It's Not Just a Task List
A project schedule is so much more that a list of tasks and assignments. It becomes the heart of the project plan. A properly constructed project schedule can help you plan for risk, adjust to tasks finishing early and late, and communicate effectively with your team. Many project managers have yet to harness the power of a scheduling tool like Microsoft Project or Open Workbench (discussed in Chapter 15), and instead are using a spreadsheet tool like Microsoft Excel to manage their projects. This becomes such a large disadvantage because of the amount of manual work it takes to update the plan as well as the propensity for error.
You must take the time to learn and utilize a scheduling tool. The tool should update the entire plan for you based on entry criteria such as a finish date. By learning these tools, you can begin to manage the schedule instead of the schedule managing you.
A project schedule should ebb and flow as things finish early or late. In order to take full advantage of scheduling tools, you should understand the following.
Task Dependencies
Tasks in project schedules should be linked to each other. There are four types of relationships. Each relationship is read as “Task 1 must _____ before Task 2 can _____.” The relationships are:
Finish to Start (FS) — Task 1 must finish before Task 2 can start. This is the most common relationship. The product can be ordered after the purchase order is signed. Ordering the product has a finish-to-start relationship with signing the purchase order.
Start to Start (SS) — Task 1 must start before Task 2 can start. This dependency is most often used to link tasks that can start at the same time. A landscaping team can mow the lawn and edge the lawn at the same time. Therefore, “Mow Lawn” has a start-to-start relationship with “Edge Lawn.”
Finish to Finish (FF) — Task 1 must finish before task 2 can finish. This relationship is used to link tasks that can be worked in parallel, but one can't finish until the other does. A drywall hanger begins to create the walls inside a home. A painter can start painting the walls immediately after, but can't finish until the drywall hanger is complete. Therefore, “Paint Walls” has a finish-to-finish relationship with “Hang Walls.”
Start to Finish — The previous task must start before the next task can finish. This is the most uncommon of the predecessors, but is a defined dependency. There are rare cases to use this, but most likely the three prior dependencies will cover most scenarios.

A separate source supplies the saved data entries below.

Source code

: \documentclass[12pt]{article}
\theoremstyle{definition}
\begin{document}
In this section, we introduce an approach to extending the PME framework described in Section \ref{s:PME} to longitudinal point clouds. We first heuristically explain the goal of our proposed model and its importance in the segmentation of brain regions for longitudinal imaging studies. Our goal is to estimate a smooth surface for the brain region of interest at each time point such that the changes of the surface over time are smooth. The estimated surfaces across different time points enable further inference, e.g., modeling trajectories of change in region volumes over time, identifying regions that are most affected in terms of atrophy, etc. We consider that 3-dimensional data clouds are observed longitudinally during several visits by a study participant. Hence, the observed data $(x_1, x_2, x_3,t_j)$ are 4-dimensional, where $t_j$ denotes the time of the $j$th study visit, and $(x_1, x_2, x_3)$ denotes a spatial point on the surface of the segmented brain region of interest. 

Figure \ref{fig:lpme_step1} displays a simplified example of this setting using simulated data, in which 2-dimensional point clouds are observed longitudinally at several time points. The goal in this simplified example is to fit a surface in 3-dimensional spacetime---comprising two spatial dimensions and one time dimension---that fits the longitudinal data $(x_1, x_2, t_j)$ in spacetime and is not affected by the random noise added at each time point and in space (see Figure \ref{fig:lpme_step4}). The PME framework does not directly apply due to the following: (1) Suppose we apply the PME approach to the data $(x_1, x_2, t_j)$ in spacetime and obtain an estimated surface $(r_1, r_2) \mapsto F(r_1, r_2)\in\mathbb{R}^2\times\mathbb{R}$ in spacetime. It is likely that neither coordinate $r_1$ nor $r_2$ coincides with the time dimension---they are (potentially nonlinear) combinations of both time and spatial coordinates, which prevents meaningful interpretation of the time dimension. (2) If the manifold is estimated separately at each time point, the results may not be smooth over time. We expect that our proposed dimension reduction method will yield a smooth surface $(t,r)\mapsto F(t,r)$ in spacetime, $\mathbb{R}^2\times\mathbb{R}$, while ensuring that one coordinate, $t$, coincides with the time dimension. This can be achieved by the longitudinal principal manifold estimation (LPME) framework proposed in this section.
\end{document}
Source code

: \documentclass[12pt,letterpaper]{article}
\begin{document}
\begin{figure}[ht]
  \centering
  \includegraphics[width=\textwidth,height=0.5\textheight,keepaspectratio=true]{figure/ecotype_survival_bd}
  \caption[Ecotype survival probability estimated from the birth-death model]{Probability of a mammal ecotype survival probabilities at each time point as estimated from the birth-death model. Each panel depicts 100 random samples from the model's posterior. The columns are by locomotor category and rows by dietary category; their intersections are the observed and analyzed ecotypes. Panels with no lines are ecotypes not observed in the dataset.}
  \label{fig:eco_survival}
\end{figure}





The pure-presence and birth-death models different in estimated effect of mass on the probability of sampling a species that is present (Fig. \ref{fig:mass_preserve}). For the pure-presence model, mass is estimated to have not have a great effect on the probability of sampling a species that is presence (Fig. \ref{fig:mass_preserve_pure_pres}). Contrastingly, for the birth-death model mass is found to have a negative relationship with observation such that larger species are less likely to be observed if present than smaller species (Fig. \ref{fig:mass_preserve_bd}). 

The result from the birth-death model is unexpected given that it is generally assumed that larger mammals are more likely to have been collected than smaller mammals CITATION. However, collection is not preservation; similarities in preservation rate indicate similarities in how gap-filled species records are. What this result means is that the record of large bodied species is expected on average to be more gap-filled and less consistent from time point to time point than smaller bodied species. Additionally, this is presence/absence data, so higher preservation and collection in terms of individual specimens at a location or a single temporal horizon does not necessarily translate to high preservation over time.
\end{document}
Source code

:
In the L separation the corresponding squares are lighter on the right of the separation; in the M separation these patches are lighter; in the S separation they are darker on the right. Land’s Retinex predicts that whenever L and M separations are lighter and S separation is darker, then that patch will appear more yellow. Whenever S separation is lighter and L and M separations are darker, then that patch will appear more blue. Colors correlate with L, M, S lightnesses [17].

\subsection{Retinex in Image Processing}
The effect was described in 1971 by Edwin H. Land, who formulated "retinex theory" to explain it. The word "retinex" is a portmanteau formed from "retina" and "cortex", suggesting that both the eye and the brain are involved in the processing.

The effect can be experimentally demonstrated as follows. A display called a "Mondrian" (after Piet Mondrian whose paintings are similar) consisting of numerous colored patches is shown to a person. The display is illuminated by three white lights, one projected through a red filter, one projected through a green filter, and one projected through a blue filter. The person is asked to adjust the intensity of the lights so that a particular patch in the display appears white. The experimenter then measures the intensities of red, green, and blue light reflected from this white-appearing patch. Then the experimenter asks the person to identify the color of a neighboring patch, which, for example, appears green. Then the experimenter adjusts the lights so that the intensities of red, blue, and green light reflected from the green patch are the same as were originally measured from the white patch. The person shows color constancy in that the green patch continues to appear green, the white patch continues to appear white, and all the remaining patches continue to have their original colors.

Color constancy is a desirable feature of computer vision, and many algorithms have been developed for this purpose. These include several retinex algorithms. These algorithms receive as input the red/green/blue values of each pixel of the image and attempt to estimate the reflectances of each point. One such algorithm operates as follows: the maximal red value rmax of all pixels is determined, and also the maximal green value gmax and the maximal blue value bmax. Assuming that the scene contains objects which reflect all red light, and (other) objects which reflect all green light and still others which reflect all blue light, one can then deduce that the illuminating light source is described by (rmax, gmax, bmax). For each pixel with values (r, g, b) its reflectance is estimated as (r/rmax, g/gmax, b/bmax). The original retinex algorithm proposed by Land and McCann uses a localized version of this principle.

Linking your tasks with dependencies will allow your schedule to expand or collapse as linked tasks are completed.
Scheduling Rules
A properly constructed project schedule should follow these rules:
Each task in the plan (except for the first task) should have a predecessor. This predecessor should have one of the dependencies associated.
There should be no manually entered dates. The finish date for the project should “fall out” of the scheduling tool. The scheduling tool will use the durations, predecessors, and dependencies to set the end date of the project.
Duration estimates should come from your team.
Following these simple rules will allow you to create a project schedule that can help with projection of completion dates, course correct when bad things occur, and communicate to the team when they should be ready to start their next tasks.